Here is where I'm stuck: Why is it that the relative degree of $\mathfrak{p}$ in $E/k$ (I take this to mean $[\mathcal{O}_E/\mathfrak{P} : \mathcal{O}_k/\mathfrak{p}]$ with $\mathfrak{P}\cap k = \mathfrak{p}$) equal to the order of $\mathfrak{p}$ in $(I_{\overline{\mathfrak{p}}}/S_{\overline{\mathfrak{p}}^2})_p$?

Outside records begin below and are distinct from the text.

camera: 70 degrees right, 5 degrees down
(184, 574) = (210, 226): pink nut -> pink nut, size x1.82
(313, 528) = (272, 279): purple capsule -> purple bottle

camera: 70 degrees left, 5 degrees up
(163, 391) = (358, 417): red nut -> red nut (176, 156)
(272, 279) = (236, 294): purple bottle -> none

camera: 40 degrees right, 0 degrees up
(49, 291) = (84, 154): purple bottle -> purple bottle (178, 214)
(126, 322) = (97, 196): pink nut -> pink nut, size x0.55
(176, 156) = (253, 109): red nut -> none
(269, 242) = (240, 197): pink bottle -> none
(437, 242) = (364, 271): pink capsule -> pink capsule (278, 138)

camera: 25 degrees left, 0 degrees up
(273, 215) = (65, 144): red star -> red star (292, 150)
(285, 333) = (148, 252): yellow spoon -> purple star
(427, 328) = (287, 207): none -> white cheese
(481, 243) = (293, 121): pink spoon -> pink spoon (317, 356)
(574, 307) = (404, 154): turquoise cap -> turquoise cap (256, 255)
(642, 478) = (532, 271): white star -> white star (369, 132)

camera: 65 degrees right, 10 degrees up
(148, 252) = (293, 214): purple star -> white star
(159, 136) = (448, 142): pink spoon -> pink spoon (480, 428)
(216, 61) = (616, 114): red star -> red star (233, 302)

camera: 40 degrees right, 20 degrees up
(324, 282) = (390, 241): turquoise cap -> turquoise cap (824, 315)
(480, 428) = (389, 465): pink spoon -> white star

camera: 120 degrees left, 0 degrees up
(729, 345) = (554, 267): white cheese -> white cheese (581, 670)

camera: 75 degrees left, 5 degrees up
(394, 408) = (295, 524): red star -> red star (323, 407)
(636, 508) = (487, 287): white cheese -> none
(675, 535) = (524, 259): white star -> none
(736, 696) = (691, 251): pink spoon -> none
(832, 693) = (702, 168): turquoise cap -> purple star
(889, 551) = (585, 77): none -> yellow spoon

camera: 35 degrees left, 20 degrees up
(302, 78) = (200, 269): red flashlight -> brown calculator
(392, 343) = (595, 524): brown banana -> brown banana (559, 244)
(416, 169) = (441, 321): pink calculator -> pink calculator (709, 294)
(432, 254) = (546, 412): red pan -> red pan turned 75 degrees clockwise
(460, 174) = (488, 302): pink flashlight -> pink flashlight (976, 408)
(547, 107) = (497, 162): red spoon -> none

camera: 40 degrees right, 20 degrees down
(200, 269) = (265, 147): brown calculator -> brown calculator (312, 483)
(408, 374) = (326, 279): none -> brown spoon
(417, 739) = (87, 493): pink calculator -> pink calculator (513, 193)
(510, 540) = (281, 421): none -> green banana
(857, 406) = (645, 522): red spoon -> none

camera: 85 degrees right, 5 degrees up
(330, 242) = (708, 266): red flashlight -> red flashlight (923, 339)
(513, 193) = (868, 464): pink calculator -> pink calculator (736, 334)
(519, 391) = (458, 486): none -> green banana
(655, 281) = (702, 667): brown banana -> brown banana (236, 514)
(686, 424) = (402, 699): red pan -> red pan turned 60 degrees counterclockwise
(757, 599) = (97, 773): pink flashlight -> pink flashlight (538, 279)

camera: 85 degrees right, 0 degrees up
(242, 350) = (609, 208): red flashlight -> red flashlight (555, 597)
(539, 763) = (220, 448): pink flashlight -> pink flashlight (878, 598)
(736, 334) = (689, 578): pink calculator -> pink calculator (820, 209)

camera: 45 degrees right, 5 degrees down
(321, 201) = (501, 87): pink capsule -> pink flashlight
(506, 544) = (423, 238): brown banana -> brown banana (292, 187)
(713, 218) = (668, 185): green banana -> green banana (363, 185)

I will try to restate The Phoenix's comment and fill in some more details. Let $\mathfrak{P}$ be a prime in $\mathcal{O}_E$ above $\mathfrak{p}$. Denote $Z = Z(\mathfrak{P}/\mathfrak{p})$ and $T = T(\mathfrak{P}/\mathfrak{p})$ to be the decomposition and inertia subgroups of $Gal(E/k)$ respectively. By assumption $\mathfrak{p}$ is unramified in $E$ so that $T(\mathfrak{P}/\mathfrak{p})$ is trivial. From the exact sequece \begin{align} 1 \to T \to Z\to Gal((\mathcal{O}_E/\mathfrak{P})/ (\mathcal{O}_k/\mathfrak{p}))\to 1 \end{align} we have that $Z \cong Gal((\mathcal{O}_E/\mathfrak{P})/ (\mathcal{O}_k/\mathfrak{p}))$. Now, $Z$ is cyclic and generated by the Frobenius automorphism $\sigma_{\mathfrak{p}}$ which is determined by $\sigma_{\mathfrak{p}}(x) \equiv x^{N(\mathfrak{p})} \pmod{\mathfrak{P}}$, where $N$ is the norm from $k$ to $\mathbb{Q}$, which is equal to $p^f =p^{ [\mathcal{O}_k/\mathfrak{p}:\mathbb{Z}/p\mathbb{Z}]}$. From Gold we have the isomorphism $Gal(E/k) \cong (I_{\overline{\mathfrak{p}}}/S_{\overline{\mathfrak{p}}^2})_p$ which is induced by the Artin map sending $\mathfrak{p}$ to $\sigma_{\mathfrak{p}}$. But then the order of $\mathfrak{p}$ in $(I_{\overline{\mathfrak{p}}}/S_{\overline{\mathfrak{p}}^2})_p$ is the order of $\sigma_{\mathfrak{p}}$ in $Gal(E/k)$, which is in turn the order of the image of $\sigma_p$ in $Gal((\mathcal{O}_E/\mathfrak{P})/ (\mathcal{O}_k/\mathfrak{p}))$ which is $[\mathcal{O}_E/\mathfrak{P}:\mathcal{O}_k/\mathfrak{p}]$.